Monday, October 12, 2015

Errors in GIS

Editing is an important operation during the process of database creation. GIS provides tools for examining coverages for mistakes. Errors may be introduced either from the original data source or during encoding. The process of detecting and removing errors by editing is called cleaning. Errors may be classified into:

  1. Entity errors
  2. Attribute errors and
  3. Entity-Attribute agreement error
Entity error may be of the following three types:
  1. Missing entities
  2. Incorrectly placed entities and
  3. Disordered entities
GIS systems should perform an operation to build topology after digitization process. Topology provides explicit information about relationships between entities in the database. This allows identification of types of errors in digital maps. Some of these errors are indicated by 'text-based error flags' while others might have to be interpreted by visually inspecting the database statistics. Six common types of errors are listed below:
  1. Not all entities that should be present are entered
  2. Extra entities have been digitised
  3. Not all entities are in the right place or are of the correct shape or size
  4. Some entities that are not supposed to be connected to each other are connected
  5. Not all polygons should have a single label point to identify them
  6. No entities should be outside the boundary identified by registration marks
A procedure for comparing the digitized entities and original map document is to produce a monitor display or a hard-copy plot of the pre-edited database . GIS sometimes provide several symbols that indicate errors.
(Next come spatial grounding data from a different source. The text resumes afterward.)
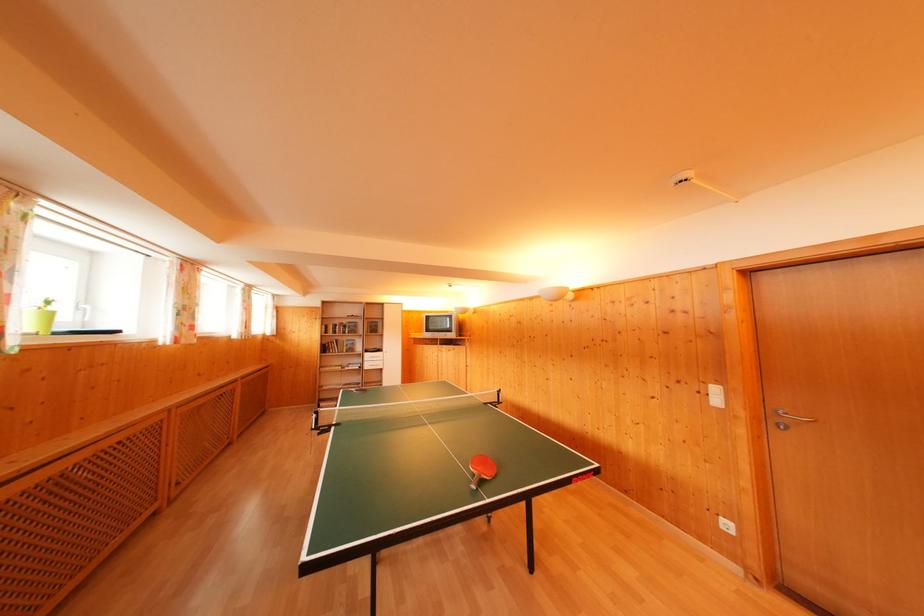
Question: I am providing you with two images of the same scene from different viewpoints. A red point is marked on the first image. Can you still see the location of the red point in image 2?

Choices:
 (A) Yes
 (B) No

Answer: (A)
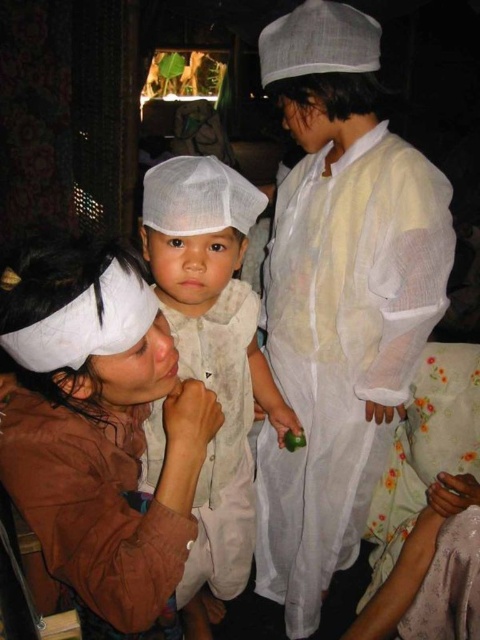
Question: Which of these objects is positioned farthest from the brown suede jacket at lower left?

Choices:
 (A) white cotton hat at center
 (B) white sheer robe at center

Answer: (B)

Question: Does white sheer robe at center have a greater width compared to white cotton hat at center?

Choices:
 (A) yes
 (B) no

Answer: (A)

Question: Can you confirm if brown suede jacket at lower left is smaller than white cotton hat at center?

Choices:
 (A) no
 (B) yes

Answer: (B)

Question: Where is brown suede jacket at lower left located in relation to white cotton hat at center in the image?

Choices:
 (A) left
 (B) right

Answer: (A)

Question: Based on their relative distances, which object is nearer to the white cotton hat at center?

Choices:
 (A) brown suede jacket at lower left
 (B) white sheer robe at center

Answer: (B)

Question: Estimate the real-world distances between objects in this image. Which object is farther from the brown suede jacket at lower left?

Choices:
 (A) white cotton hat at center
 (B) white sheer robe at center

Answer: (B)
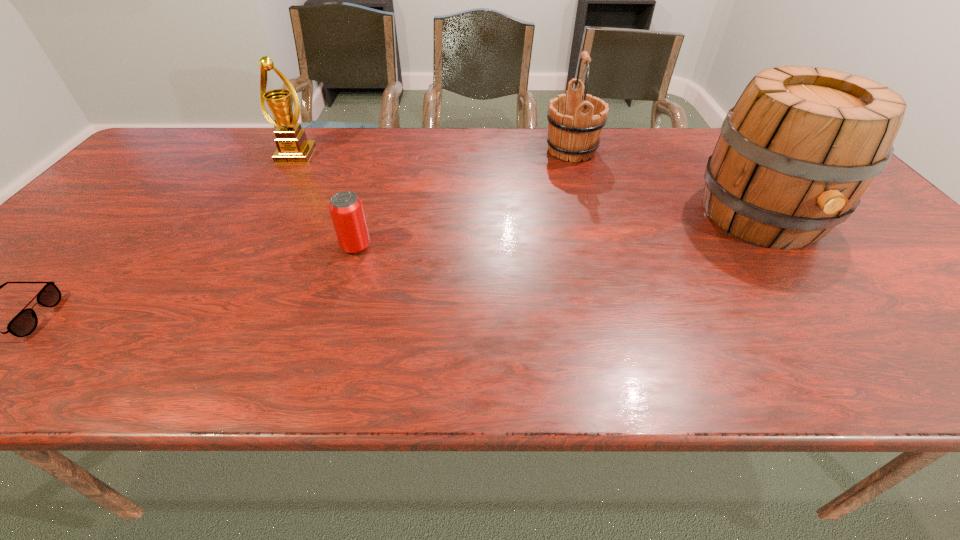
In order to click on wine bucket that is at the far edge in this screenshot , I will do `click(575, 126)`.

I want to click on object at the right edge, so click(800, 147).

Find the location of `vacant region at the far edge of the desktop`. vacant region at the far edge of the desktop is located at coordinates (443, 126).

The image size is (960, 540). I want to click on vacant space at the near edge of the desktop, so click(x=426, y=343).

Where is `free location at the left edge`? free location at the left edge is located at coordinates (85, 241).

Find the location of a particular element. This screenshot has width=960, height=540. vacant space at the right edge of the desktop is located at coordinates (895, 289).

Find the location of a particular element. free point between the fourth object from left to right and the second object from left to right is located at coordinates (434, 153).

The image size is (960, 540). Identify the location of free space between the award and the fourth object from left to right. (434, 153).

The image size is (960, 540). What are the coordinates of `vacant space in between the fourth tallest object and the award` in the screenshot? It's located at (326, 201).

Find the location of `blank region between the second shortest object and the award`. blank region between the second shortest object and the award is located at coordinates (326, 201).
Below is a detailed description of specific types of errors that are related to the six general types.
  • Nodes are often described as 'to nodes' and 'from nodes' and indicate overall extent of a line feature. Nodes should not occur at every line segment along a line or a polygon. Nodes should not be used to indicate points between line segments to indicate directional changes in line. Thus, false nodes or pseudo nodes is the first form of error that occurs when a line connects with itself (island pseudo node). Nodes are used to identify the existence of an intersection between two streets or a connection between two features (Eg: Stream and a Lake). GIS should flag existence of pseudo nodes using a graphic symbol. Pseudo nodes are NOT errors but only flags indicating the presence of potential problems. Pseudo nodes occur often due to pushing the wrong button on the digitizing puck. Incorrect nodes can be corrected by either selecting individually and deleting or by adding nodes where needed to convert an island to a polygon that is attached to other polygons.
  • A dangling node is a single node that is connected to a single entity. Dangle nodes can result from:
      • failure to close a polygon
      • failure to connect the node to the object (undershoot) or
      • going beyond the entity (overshoot)
    • sometimes, the problem is due to incorrect placement of digitizing puck or small setting the fuzzy tolerance distance.
  • In case of dangling nodes, a good practice is to overshoot than to undershoot as it is easier to find overshoots than undershoots.
  • The two types of errors that can occur in case of label points in polygons are:
      • Missing labels and
      • Too many labels
    • Both the above errors are caused due to failure to keep track of the digitizing process. In most cases, the error is caused due to:
      • Confusion
      • Disruption in digitizing process or
      • Fatigue
    • Such errors are easy to find and are indicated by a graphic device distinguishing them from other error types.
    • Editing is simply adding label points where necessary and deleting label points wherever they are not required.
  • Another common form of digitising error while using vector data model is treating each polygon as a separate entity resulting in digitising adjacent lines between polygon more than once. Failure to place the digitizing puck exactly at the correct location for each point along the line results in a series of tiny graphic polygons called SLIVER POLYGONS. Sliver polygons can also occur due to overlay operations.
    • The easy way to avoid sliver polygons during input is to use a GIS that does not require digitising the same line twice. If a line is digitized twice, the presence of a dangling node confirms this and the redundant line can be removed eliminating the problem.
    • Finding slivers in the absence of dangling nodes is very difficult. One way is to compare the number of polygons in the digital coverage with that of the original input map.
  • Another problem related to polygons is the production of weird polygons.Weird polygons are polygons with missing nodes. Frequently, this error is caused due to digitizing a point in the wrong place or in the wrong order.
    • A simple way to avoid this problem is to number the input points or by establishing a set pattern for the digitising polygons. 
After editing the coverage to correct the errors the GIS software will have to rebuild the topological structure on the basis of new entities. Finally, the new coverage must be saved.